Revue de recherche · pondération d'échantillons · étude 10
Sample Uniqueness & the Sequential Bootstrap
Des labels triple-barrier qui se chevauchent partagent des rendements futurs, donc une ligne n'est pas une observation indépendante, nous mesurons à quel point cela surestime votre échantillon, confirmons que le sequential bootstrap restaure la sample uniqueness, et demandons si y remédier aide réellement le modèle
Quand vous étiquetez une barre avec une triple-barrier, le label de la barre t est décidé par la trajectoire de prix sur tout l'intervalle jusqu'à ce que la première barrière soit touchée.

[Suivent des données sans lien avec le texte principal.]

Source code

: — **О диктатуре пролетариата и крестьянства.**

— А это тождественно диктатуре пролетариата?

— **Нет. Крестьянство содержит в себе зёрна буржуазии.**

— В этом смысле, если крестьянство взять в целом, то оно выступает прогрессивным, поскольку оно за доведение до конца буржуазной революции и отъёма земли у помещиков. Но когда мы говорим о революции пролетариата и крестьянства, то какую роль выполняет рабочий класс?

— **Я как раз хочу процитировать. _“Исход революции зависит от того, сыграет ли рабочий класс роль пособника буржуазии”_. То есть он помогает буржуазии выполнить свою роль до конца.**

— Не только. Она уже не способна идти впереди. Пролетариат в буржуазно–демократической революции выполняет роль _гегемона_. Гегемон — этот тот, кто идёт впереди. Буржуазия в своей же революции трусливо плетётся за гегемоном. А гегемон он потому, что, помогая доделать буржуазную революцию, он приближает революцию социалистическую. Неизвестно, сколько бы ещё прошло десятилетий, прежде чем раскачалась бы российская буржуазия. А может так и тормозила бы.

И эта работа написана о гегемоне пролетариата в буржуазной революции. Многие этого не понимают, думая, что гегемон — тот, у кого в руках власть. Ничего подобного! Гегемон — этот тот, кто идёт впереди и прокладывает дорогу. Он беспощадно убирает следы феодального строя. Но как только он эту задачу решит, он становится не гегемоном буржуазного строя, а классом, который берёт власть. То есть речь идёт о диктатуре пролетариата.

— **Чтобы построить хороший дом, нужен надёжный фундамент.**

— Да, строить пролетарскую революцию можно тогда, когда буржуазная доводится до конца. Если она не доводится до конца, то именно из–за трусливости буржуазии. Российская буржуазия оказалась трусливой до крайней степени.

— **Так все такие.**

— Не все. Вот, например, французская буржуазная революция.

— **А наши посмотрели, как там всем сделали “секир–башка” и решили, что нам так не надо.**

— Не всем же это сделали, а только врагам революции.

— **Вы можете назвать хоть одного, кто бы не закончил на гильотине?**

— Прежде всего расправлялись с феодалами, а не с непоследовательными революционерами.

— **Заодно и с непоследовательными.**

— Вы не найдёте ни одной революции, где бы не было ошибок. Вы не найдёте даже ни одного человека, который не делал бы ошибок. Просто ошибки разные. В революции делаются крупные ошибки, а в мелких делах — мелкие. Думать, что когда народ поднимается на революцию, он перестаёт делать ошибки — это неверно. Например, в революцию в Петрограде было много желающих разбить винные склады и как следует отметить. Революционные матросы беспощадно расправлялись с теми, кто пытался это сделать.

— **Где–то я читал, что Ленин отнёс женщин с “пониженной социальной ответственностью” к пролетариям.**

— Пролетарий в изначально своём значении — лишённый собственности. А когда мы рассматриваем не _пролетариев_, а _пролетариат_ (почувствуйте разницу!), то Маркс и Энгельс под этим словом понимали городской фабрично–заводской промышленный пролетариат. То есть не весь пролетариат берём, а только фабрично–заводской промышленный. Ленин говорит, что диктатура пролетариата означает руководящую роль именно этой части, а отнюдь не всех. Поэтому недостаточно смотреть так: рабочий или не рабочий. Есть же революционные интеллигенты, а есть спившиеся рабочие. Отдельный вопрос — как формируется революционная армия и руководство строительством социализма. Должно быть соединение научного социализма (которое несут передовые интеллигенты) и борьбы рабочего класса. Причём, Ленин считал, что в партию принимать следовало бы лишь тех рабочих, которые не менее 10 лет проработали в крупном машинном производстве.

Deux labels dont les intervalles se chevauchent sont pilotés par certains des mêmes rendements futurs, ils ne sont donc pas indépendants, et l'hypothèse une-ligne-une-observation qui sous-tend le bootstrapping, le bagging et le comptage de taille d'échantillon est fausse. López de Prado mesure cela avec la concurrency, la sample uniqueness moyenne et l'effective sample size, et propose le sequential bootstrap pour tirer des échantillons moins redondants. Nous reproduisons tout cela sur de vraies barres dans trois marchés, puis posons la question qui compte vraiment : la correction améliore-t-elle la généralisation d'un modèle, ou seulement sa comptabilité ? Le bac à sable ci-dessous vous laisse voir l'effective sample size s'effondrer à mesure que les labels se chevauchent.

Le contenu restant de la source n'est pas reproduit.